Could you show each line of the records that contains the word "running"?

Entries supplied below:

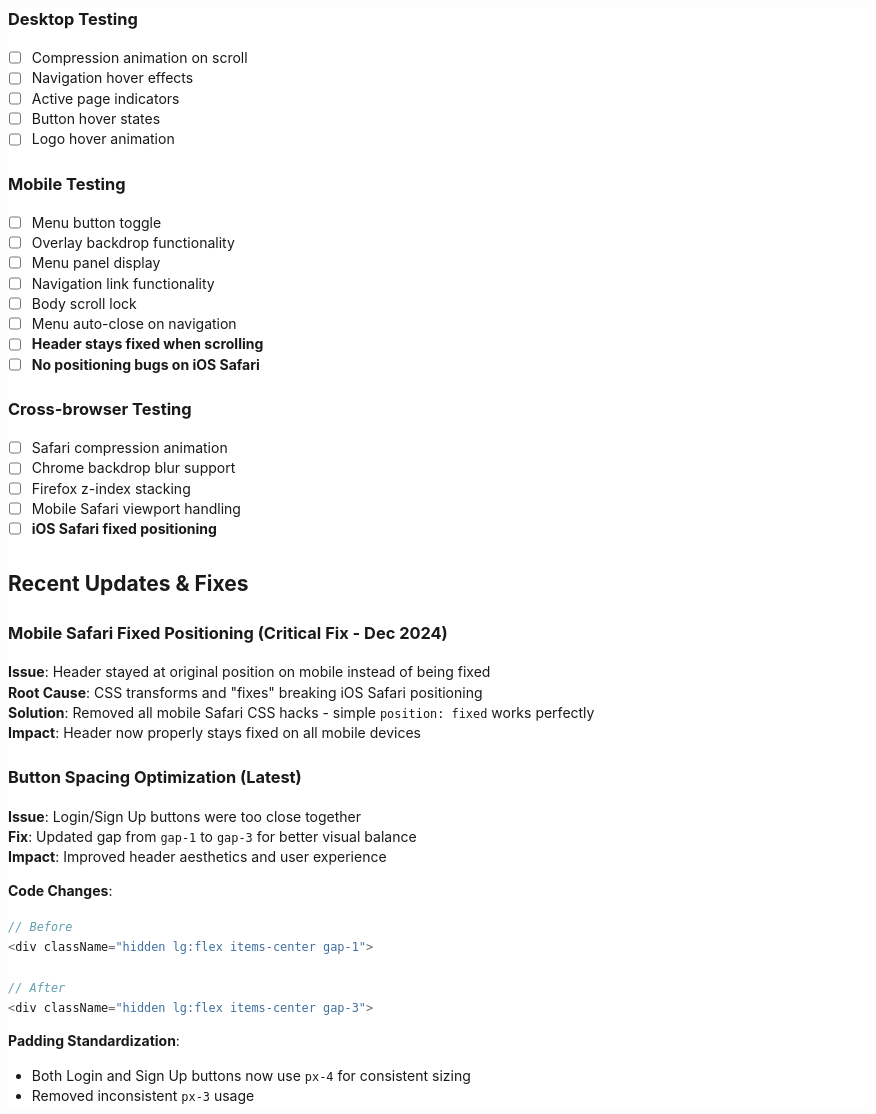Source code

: ### Desktop Testing
- [ ] Compression animation on scroll
- [ ] Navigation hover effects
- [ ] Active page indicators
- [ ] Button hover states
- [ ] Logo hover animation

### Mobile Testing
- [ ] Menu button toggle
- [ ] Overlay backdrop functionality
- [ ] Menu panel display
- [ ] Navigation link functionality
- [ ] Body scroll lock
- [ ] Menu auto-close on navigation
- [ ] **Header stays fixed when scrolling**
- [ ] **No positioning bugs on iOS Safari**

### Cross-browser Testing
- [ ] Safari compression animation
- [ ] Chrome backdrop blur support
- [ ] Firefox z-index stacking
- [ ] Mobile Safari viewport handling
- [ ] **iOS Safari fixed positioning**

## Recent Updates & Fixes

### Mobile Safari Fixed Positioning (Critical Fix - Dec 2024)
**Issue**: Header stayed at original position on mobile instead of being fixed  
**Root Cause**: CSS transforms and "fixes" breaking iOS Safari positioning  
**Solution**: Removed all mobile Safari CSS hacks - simple `position: fixed` works perfectly  
**Impact**: Header now properly stays fixed on all mobile devices  

### Button Spacing Optimization (Latest)
**Issue**: Login/Sign Up buttons were too close together  
**Fix**: Updated gap from `gap-1` to `gap-3` for better visual balance  
**Impact**: Improved header aesthetics and user experience  

**Code Changes**:
```typescript
// Before
<div className="hidden lg:flex items-center gap-1">

// After  
<div className="hidden lg:flex items-center gap-3">
```

**Padding Standardization**:
- Both Login and Sign Up buttons now use `px-4` for consistent sizing
- Removed inconsistent `px-3` usage
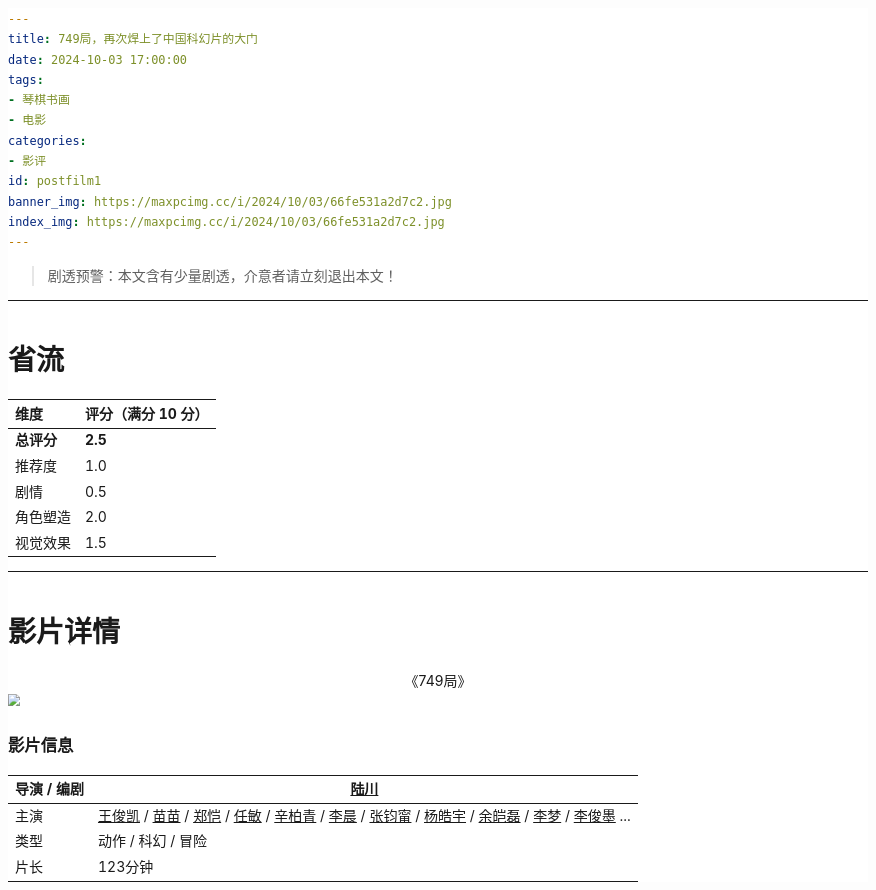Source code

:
 ```yaml
---
title: 749局，再次焊上了中国科幻片的大门
date: 2024-10-03 17:00:00
tags:
- 琴棋书画
- 电影
categories:
- 影评
id: postfilm1
banner_img: https://maxpcimg.cc/i/2024/10/03/66fe531a2d7c2.jpg
index_img: https://maxpcimg.cc/i/2024/10/03/66fe531a2d7c2.jpg
---
```


> 剧透预警：本文含有少量剧透，介意者请立刻退出本文！


------



# 省流

| 维度       | 评分（满分 10 分） |
| :--------- | :----------------- |
| **总评分** | **2.5**            |
| 推荐度     | 1.0                |
| 剧情       | 0.5                |
| 角色塑造   | 2.0                |
| 视觉效果   | 1.5                |



------



# 影片详情

<center>《749局》</center>

<img src="https://maxpcimg.cc/i/2024/10/03/66fe674728282.webp" style="zoom:75%;" />

### 影片信息

| 导演 / 编剧 | [陆川](https://www.douban.com/personage/27211010/)           |
| :---------- | ------------------------------------------------------------ |
| 主演        | [王俊凯](https://www.douban.com/personage/27549467/) / [苗苗](https://www.douban.com/personage/27555903/) / [郑恺](https://www.douban.com/personage/27481134/) / [任敏](https://www.douban.com/personage/30274073/) / [辛柏青](https://www.douban.com/personage/27227020/) / [李晨](https://www.douban.com/personage/27480237/) / [张钧甯](https://www.douban.com/personage/27463876/) / [杨皓宇](https://www.douban.com/personage/27483317/) / [余皑磊](https://www.douban.com/personage/27494225/) / [李梦](https://www.douban.com/personage/27547819/) / [李俊墨](https://www.douban.com/personage/27569444/) ... |
| 类型        | 动作 / 科幻 / 冒险                                           |
| 片长        | 123分钟                                                      |
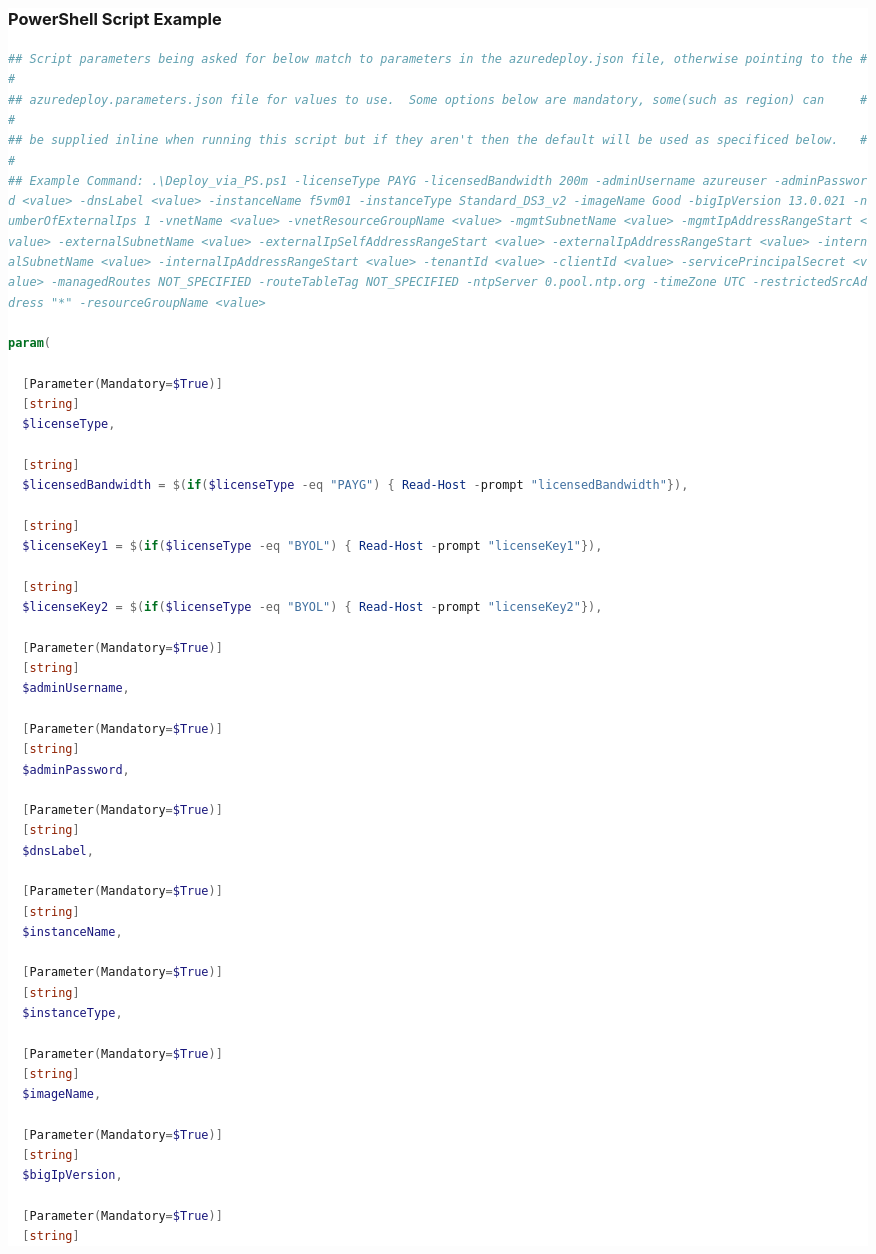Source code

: ### <a name="powershell"></a>PowerShell Script Example

```powershell
## Script parameters being asked for below match to parameters in the azuredeploy.json file, otherwise pointing to the ##
## azuredeploy.parameters.json file for values to use.  Some options below are mandatory, some(such as region) can     ##
## be supplied inline when running this script but if they aren't then the default will be used as specificed below.   ##
## Example Command: .\Deploy_via_PS.ps1 -licenseType PAYG -licensedBandwidth 200m -adminUsername azureuser -adminPassword <value> -dnsLabel <value> -instanceName f5vm01 -instanceType Standard_DS3_v2 -imageName Good -bigIpVersion 13.0.021 -numberOfExternalIps 1 -vnetName <value> -vnetResourceGroupName <value> -mgmtSubnetName <value> -mgmtIpAddressRangeStart <value> -externalSubnetName <value> -externalIpSelfAddressRangeStart <value> -externalIpAddressRangeStart <value> -internalSubnetName <value> -internalIpAddressRangeStart <value> -tenantId <value> -clientId <value> -servicePrincipalSecret <value> -managedRoutes NOT_SPECIFIED -routeTableTag NOT_SPECIFIED -ntpServer 0.pool.ntp.org -timeZone UTC -restrictedSrcAddress "*" -resourceGroupName <value> 

param(

  [Parameter(Mandatory=$True)]
  [string]
  $licenseType,

  [string]
  $licensedBandwidth = $(if($licenseType -eq "PAYG") { Read-Host -prompt "licensedBandwidth"}),

  [string]
  $licenseKey1 = $(if($licenseType -eq "BYOL") { Read-Host -prompt "licenseKey1"}),

  [string]
  $licenseKey2 = $(if($licenseType -eq "BYOL") { Read-Host -prompt "licenseKey2"}),

  [Parameter(Mandatory=$True)]
  [string]
  $adminUsername,

  [Parameter(Mandatory=$True)]
  [string]
  $adminPassword,

  [Parameter(Mandatory=$True)]
  [string]
  $dnsLabel,

  [Parameter(Mandatory=$True)]
  [string]
  $instanceName,

  [Parameter(Mandatory=$True)]
  [string]
  $instanceType,

  [Parameter(Mandatory=$True)]
  [string]
  $imageName,

  [Parameter(Mandatory=$True)]
  [string]
  $bigIpVersion,

  [Parameter(Mandatory=$True)]
  [string]
```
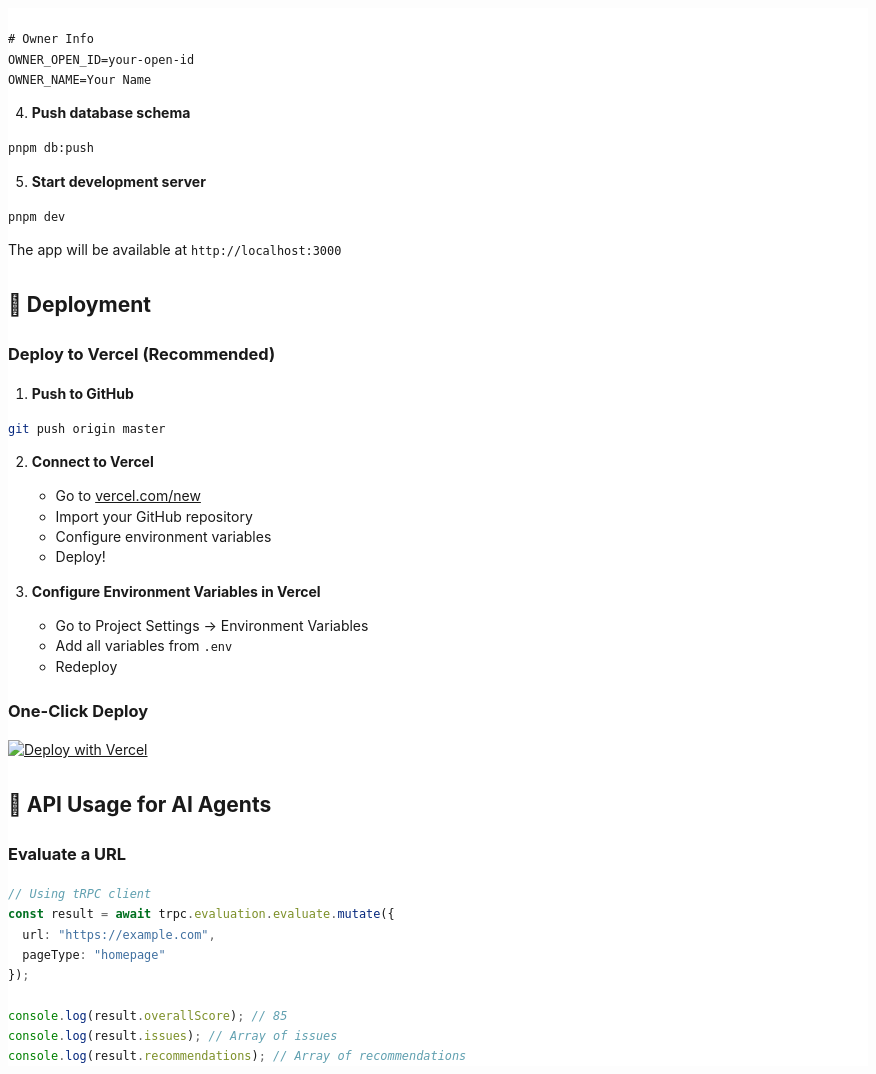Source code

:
 ```env

# Owner Info
OWNER_OPEN_ID=your-open-id
OWNER_NAME=Your Name
```

4. **Push database schema**
```bash
pnpm db:push
```

5. **Start development server**
```bash
pnpm dev
```

The app will be available at `http://localhost:3000`

## 🚢 Deployment

### Deploy to Vercel (Recommended)

1. **Push to GitHub**
```bash
git push origin master
```

2. **Connect to Vercel**
   - Go to [vercel.com/new](https://vercel.com/new)
   - Import your GitHub repository
   - Configure environment variables
   - Deploy!

3. **Configure Environment Variables in Vercel**
   - Go to Project Settings → Environment Variables
   - Add all variables from `.env`
   - Redeploy

### One-Click Deploy

[![Deploy with Vercel](https://vercel.com/button)](https://vercel.com/new/clone?repository-url=https://github.com/TroyBuildsGIT/aitechrank-optimizer)

## 🤖 API Usage for AI Agents

### Evaluate a URL

```typescript
// Using tRPC client
const result = await trpc.evaluation.evaluate.mutate({
  url: "https://example.com",
  pageType: "homepage"
});

console.log(result.overallScore); // 85
console.log(result.issues); // Array of issues
console.log(result.recommendations); // Array of recommendations
```

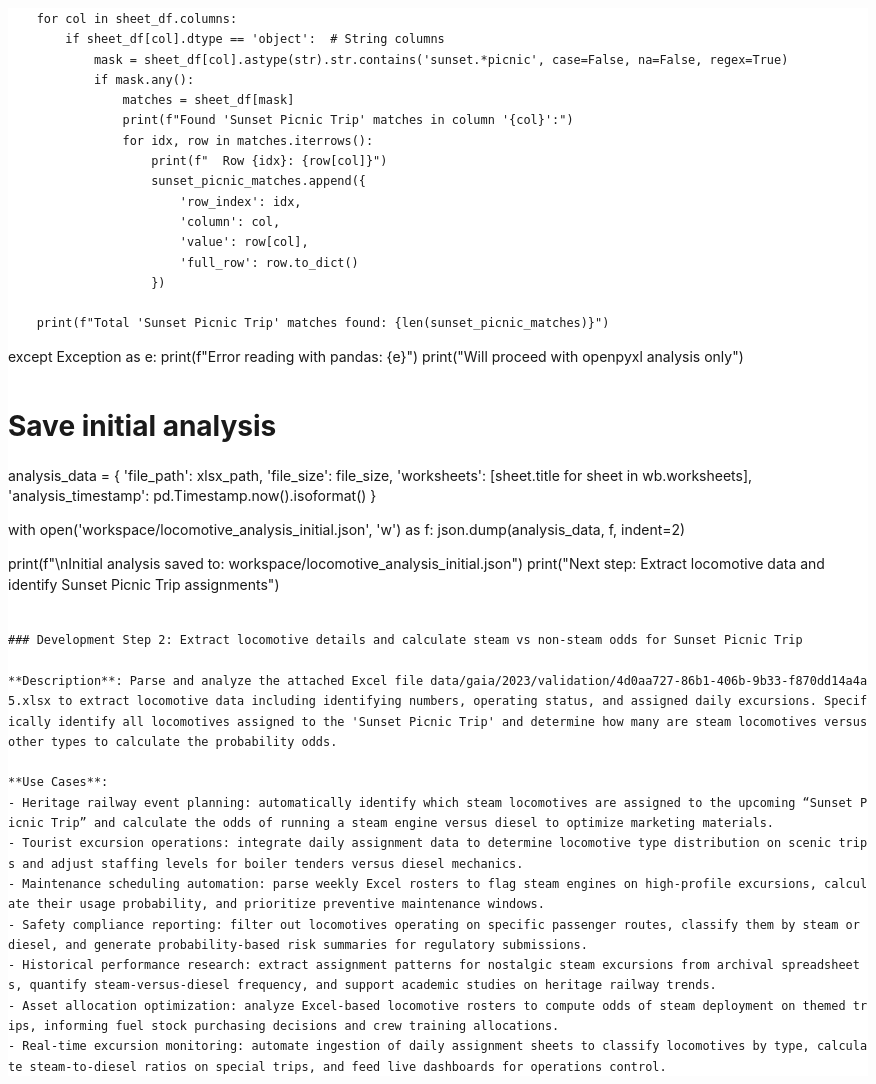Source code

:         for col in sheet_df.columns:
            if sheet_df[col].dtype == 'object':  # String columns
                mask = sheet_df[col].astype(str).str.contains('sunset.*picnic', case=False, na=False, regex=True)
                if mask.any():
                    matches = sheet_df[mask]
                    print(f"Found 'Sunset Picnic Trip' matches in column '{col}':")
                    for idx, row in matches.iterrows():
                        print(f"  Row {idx}: {row[col]}")
                        sunset_picnic_matches.append({
                            'row_index': idx,
                            'column': col,
                            'value': row[col],
                            'full_row': row.to_dict()
                        })
        
        print(f"Total 'Sunset Picnic Trip' matches found: {len(sunset_picnic_matches)}")
        
except Exception as e:
    print(f"Error reading with pandas: {e}")
    print("Will proceed with openpyxl analysis only")

# Save initial analysis
analysis_data = {
    'file_path': xlsx_path,
    'file_size': file_size,
    'worksheets': [sheet.title for sheet in wb.worksheets],
    'analysis_timestamp': pd.Timestamp.now().isoformat()
}

with open('workspace/locomotive_analysis_initial.json', 'w') as f:
    json.dump(analysis_data, f, indent=2)

print(f"\nInitial analysis saved to: workspace/locomotive_analysis_initial.json")
print("Next step: Extract locomotive data and identify Sunset Picnic Trip assignments")
```

### Development Step 2: Extract locomotive details and calculate steam vs non-steam odds for Sunset Picnic Trip

**Description**: Parse and analyze the attached Excel file data/gaia/2023/validation/4d0aa727-86b1-406b-9b33-f870dd14a4a5.xlsx to extract locomotive data including identifying numbers, operating status, and assigned daily excursions. Specifically identify all locomotives assigned to the 'Sunset Picnic Trip' and determine how many are steam locomotives versus other types to calculate the probability odds.

**Use Cases**:
- Heritage railway event planning: automatically identify which steam locomotives are assigned to the upcoming “Sunset Picnic Trip” and calculate the odds of running a steam engine versus diesel to optimize marketing materials.
- Tourist excursion operations: integrate daily assignment data to determine locomotive type distribution on scenic trips and adjust staffing levels for boiler tenders versus diesel mechanics.
- Maintenance scheduling automation: parse weekly Excel rosters to flag steam engines on high-profile excursions, calculate their usage probability, and prioritize preventive maintenance windows.
- Safety compliance reporting: filter out locomotives operating on specific passenger routes, classify them by steam or diesel, and generate probability-based risk summaries for regulatory submissions.
- Historical performance research: extract assignment patterns for nostalgic steam excursions from archival spreadsheets, quantify steam-versus-diesel frequency, and support academic studies on heritage railway trends.
- Asset allocation optimization: analyze Excel-based locomotive rosters to compute odds of steam deployment on themed trips, informing fuel stock purchasing decisions and crew training allocations.
- Real-time excursion monitoring: automate ingestion of daily assignment sheets to classify locomotives by type, calculate steam-to-diesel ratios on special trips, and feed live dashboards for operations control.
```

End of Entries supplied.

## Expected answer
## be supplied inline when running this script but if they aren't then the default will be used as specificed below.   ##
- Heritage railway event planning: automatically identify which steam locomotives are assigned to the upcoming “Sunset Picnic Trip” and calculate the odds of running a steam engine versus diesel to optimize marketing materials.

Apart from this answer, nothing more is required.